Taiwanese shouldn't be pessimistic: Lu - Taipei Times
Sun, Dec 14, 2003 - Page 3 News List

Taiwanese shouldn't be pessimistic: Lu

Vice President Annette Lu was nominated to be President Chen Shui-bian's running mate on Thursday. Lu, who had adopted a low-key profile in the past several months, agreed to an interview with the `Taipei Times' right after the nomination. She talked to staff reporters Lin Chieh-yu and Debby Wu about US President George W.Bush's recent comments on Taiwan, their impact on Taiwan-US-China relations and what she sees as the key to winning next march's election


Vice President Annette Lu talks with the Taipei Times on Friday at the Presidential Office. She said US President George W. Bush's recent comments about Taiwan could be seen as minor criticism that will have a major benefit for Taiwan in terms of national unity and international standing.


Taipei Times: After US President George W. Bush met Chinese Premier Wen Jiabao, he told reporters: "We oppose any unilateral decision by either China or Taiwan to change the status quo, and the comments and actions made by the leader of Taiwan indicate that he may be willing to make decisions unilaterally to change the status quo, which we oppose."
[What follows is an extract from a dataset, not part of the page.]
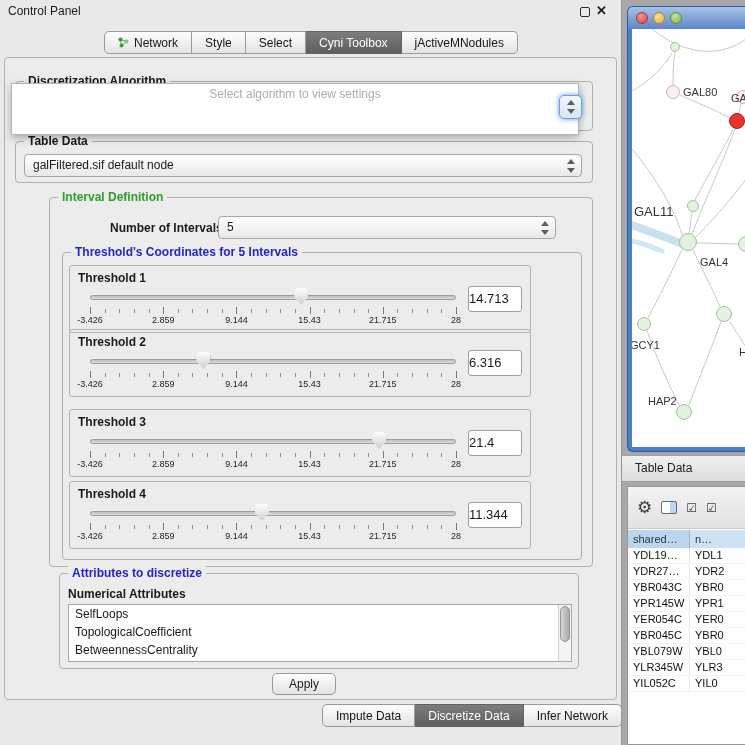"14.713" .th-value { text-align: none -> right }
The media interpreted his remarks as clear opposition to Taiwan holding a referendum and suggested that this would have a negative impact on Taiwan-US relationship. What do you think?
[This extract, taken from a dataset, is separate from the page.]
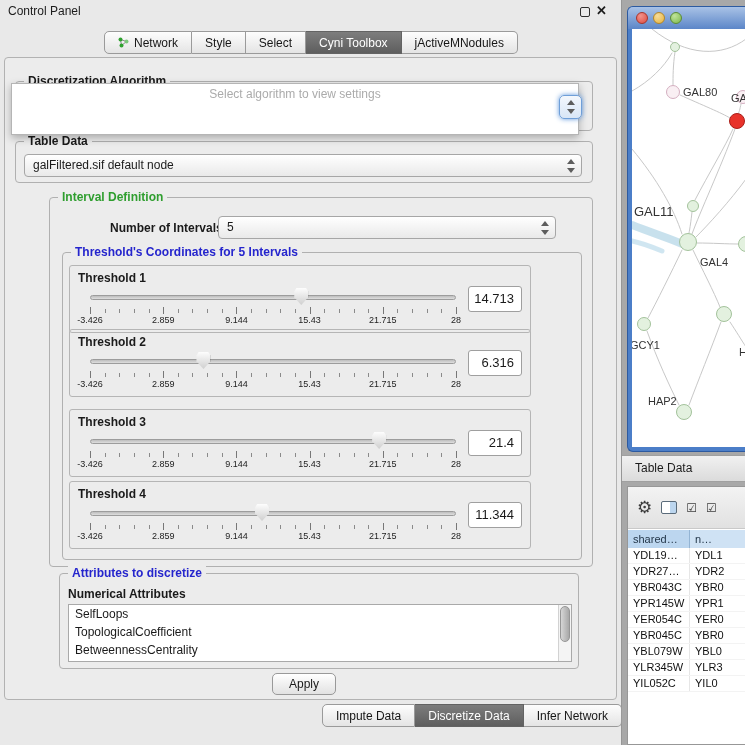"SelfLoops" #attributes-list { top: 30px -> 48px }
Annette Lu (呂秀蓮): This is a very ironical issue. The UN has emphasized that peace is a sacred human right. This is a very sardonic issue because Wen Jiabao (溫家寶) is the person who is damaging the status quo in cross-strait relations, not to mention that China is a country which fully opposes the UN's aims of peace and human rights.
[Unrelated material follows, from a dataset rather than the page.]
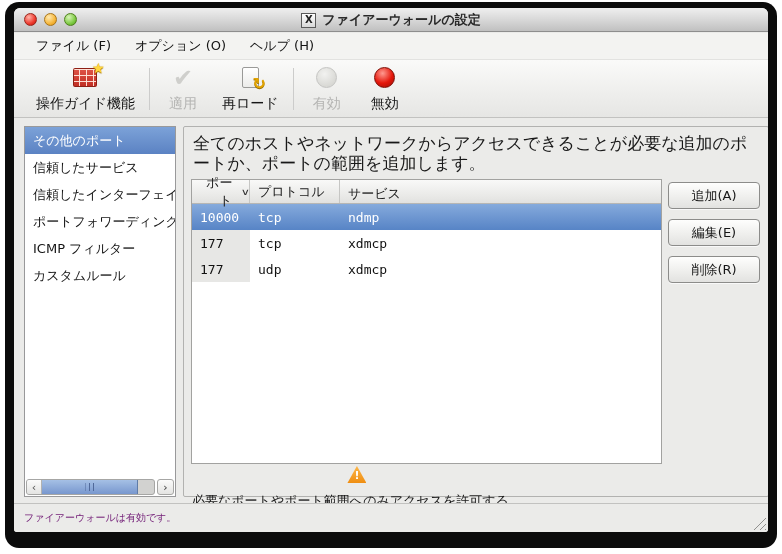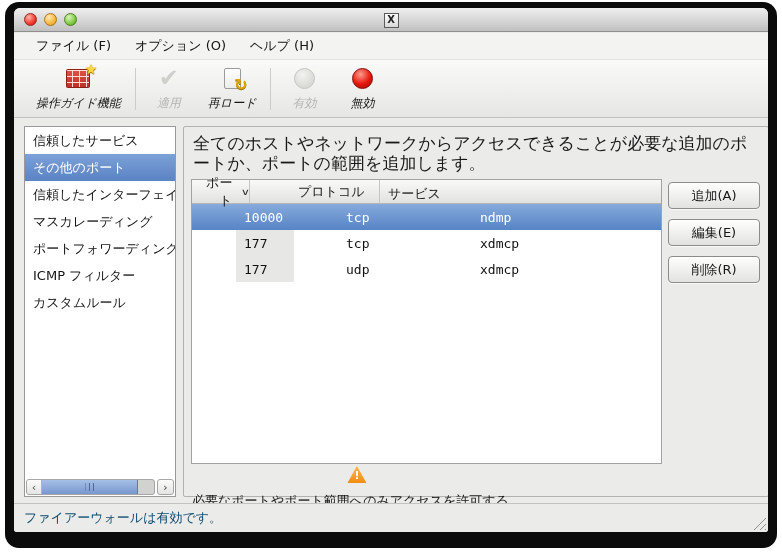"ファイアーウォールの設定" div.title-text { html: none -> <div>ファイアーウォールの設定</div> }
The US government, which admires democracy, freedom and human rights, surprisingly invited a leader from an authoritarian communist country to the White House while the leader of Republic of China [ROC], a country which fully practices the UN Charter, human rights and democracy, cannot be invited to visit Washington. The US still wants to please a dictator -- isn't that sardonic?

Bush did not make his point clearly in his remarks. He first warned China, and then when it came to Taiwan, he clearly pointed out the US opposed "a change of status quo," which Taiwanese read too much into.

Taiwan has been influenced by pessimism stemming from failures in the past -- the Taiwanese people were used to being administered and the good child has become a dumb child.

I hope our countrymen will not confine themselves -- because now they seem to want to confine the president and the vice president and tell them to stand in the corner as a punishment. It is China that has done wrong.

I think Bush's comments were minor criticism that were a major help to us. They helped Taiwan reach an emotional solidarity, and raised international concerns about the issue of Taiwan.

President Chen [Shui-bian (陳水扁)]did not fail this time, and Taiwanese should applaud him because we made another breakthrough in the international blockade, and had an opportunity to tell the world that "it is China who should have to stand in the corner." This is the responsibility of the Ministry of Foreign Affairs and the overseas embassies and representative offices.

I don't think the Bush administration dares make a final decision on these issues. It has to face the US Congress, the media and win re-election. It also goes to Iraq to promote democracy, so reasonably Taiwan did not lose.

Taiwan now has turned the tables -- moving from defense to offense -- and this is a starting point created by President Chen.

TT: Has there been a change in the Bush administration's friendly attitude toward Taiwan? Is the Bush administration Taiwan's window of opportunity?

Lu: I have to point out that the Taiwan Strait doesn't belong to Taiwan. Every day there are over 400 international ships are moving in and out of Taiwan Strait. If the stability in the area is destroyed, this would be an international problem and Japan, the US and [South] Korea would all feel the impact.

From the perspective of universal values, Taiwan and the US share the same values. In its 200-year history, the US has not had a record of sacrificing its own founding values to please its enemies. It can compromise with its enemies, but it has never really sold its partners who share the same values down the river, so I don't believe the US will sacrifice Taiwan.